Este año por fin el Perú ha brillado en los rankings internacionales. Pero no por sus logros económicos o de gestión pública, sino por un pésimo manejo de la pandemia del COVID-19. Una cuarentena rígida y prolongada innecesariamente –obviando la realidad informal de la sociedad-, ha desatado una crisis económica que ha colocado a nuestro país, precisamente, entre los países que sentirán graves consecuencias: desaceleración del crecimiento económico y desempleo.
En Enero de este año elegimos a los nuevos representantes ante el Congreso. El actual gobierno cerró al anterior porque interpretó que aquél le había denegado fácticamente la cuestión de confianza (figura que no se encuentra prevista ni en la Constitución ni en el Reglamento del Congreso), y que dio lugar a un proceso de conflicto competencial que finalmente fue resuelto a inicios de año por el Tribunal Constitucional, el cual resolvió en el sentido de que el gobierno había actuado dentro de los márgenes constitucionales. Hayamos o no estado de acuerdo con lo resuelto, en un estado de derecho debemos aprender a respetar los fallos de los tribunales de justicia.
El gobierno tenía la expectativa de entenderse con un Congreso renovado. Todo parece indicar que le falló el cálculo. Ahora, en la actual coyuntura, no es válido referirse al Congreso como un cuerpo homogéneo y compacto. El actual está fragmentado y por eso, frente al gobierno, es lento y le faltan reflejos para sintonizar con la población.
El gobierno se ha dado cuenta de ello y ha salido mejor parado en los últimos enfrentamientos de poderes de Estado, como en el improvisado proceso de vacancia presidencial originado por unos audios palaciegos expuestos en el hemiciclo, victimizándose e interponiendo rápidamente una demanda competencial ante el Tribunal Constitucional para que éste se pronuncie sobre los alcances de la incapacidad moral como causal de vacancia del Presidente.

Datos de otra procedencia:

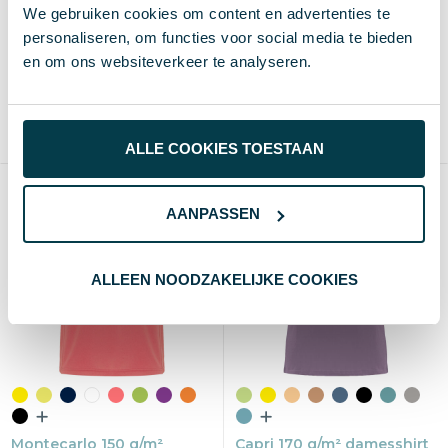
SP Contest kids sportshirt,
We gebruiken cookies om content en advertenties te
in pouch
135 gr/m²
personaliseren, om functies voor social media te bieden
€ 2,09
vanaf excl. btw (blanco)
€ 1,95
vanaf excl. btw (blanco)
en om ons websiteverkeer te analyseren.
Vanaf
Blanco
Bedrukt
Vanaf
Blanco
Bedrukt
25 st.
2-3 d
8-12 d
50 st.
1-2 d
6-8 d
Peva
100% Polyester
ALLE COOKIES TOESTAAN
AANPASSEN
ALLEEN NOODZAKELIJKE COOKIES
Montecarlo 150 g/m²
Capri 170 g/m² damesshirt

A pesar de no contar con un partido político oficial en el Congreso, hábilmente el gobierno ha ido tejiendo alianzas con ciertos partidos o agrupaciones, que reiteradamente sacan la cara por él. Si es que hay algo detrás de dichos entendimientos, no lo sabemos. Pero no menos cierto es que el Poder Ejecutivo siempre va a tener una cierta ventaja frente el Poder Legislativo, por cuanto es el que maneja el presupuesto público. Ello, a nuestro modo de ver las cosas, constituye una evidente situación de desequilibrio de poderes –e incluso frente a las demás instituciones constitucionales autónomas-, por cuanto termina condicionando el accionar de los políticos, de los parlamentarios y de los demás funcionarios públicos –y hasta de la prensa-.
No olvidemos que nuestro sistema político es semipresidencialista. No es presidencialista puro, como en los EE.UU., por cuanto contamos con ciertas figuras de control sobre el gobierno provenientes del sistema parlamentario. Por eso es que toda la política nacional gira en torno al Presidente de la República. Y a ello debemos agregar que somos un Estado unitario centralizado. En ese sentido, no nos llama la atención que los gobiernos regionales y locales sean incapaces de afrontar por sí mismos la pandemia, pues se encuentran atados de manos frente a un gobierno que no quiere perder el protagonismo. Sin embargo, somos nosotros mismos los que alimentamos a ese presidencialismo centralista cuando creemos que nuestras existencias dependen de un decreto palaciego.
Ese presidencialismo lo veremos en su máxima expresión en los siguientes meses, pues ya empezaron a mostrarse los salvadores de la Patria. Personajes pintorescos que hacen de nuestra política el escenario en el que los egos salen a flote frente a un electorado que alimenta una manera autoritaria de hacer política. No nos extrañe que aparezcan posturas antisistema. Y los candidatos al Congreso no están exentos de este circo, pues más perdidos que un alfiler en un pajar, creen que postulan para hacer carreteras, postas o colegios. Ojalá que la madurez se haga presente, no sólo entre los electores sino también entre los candidatos.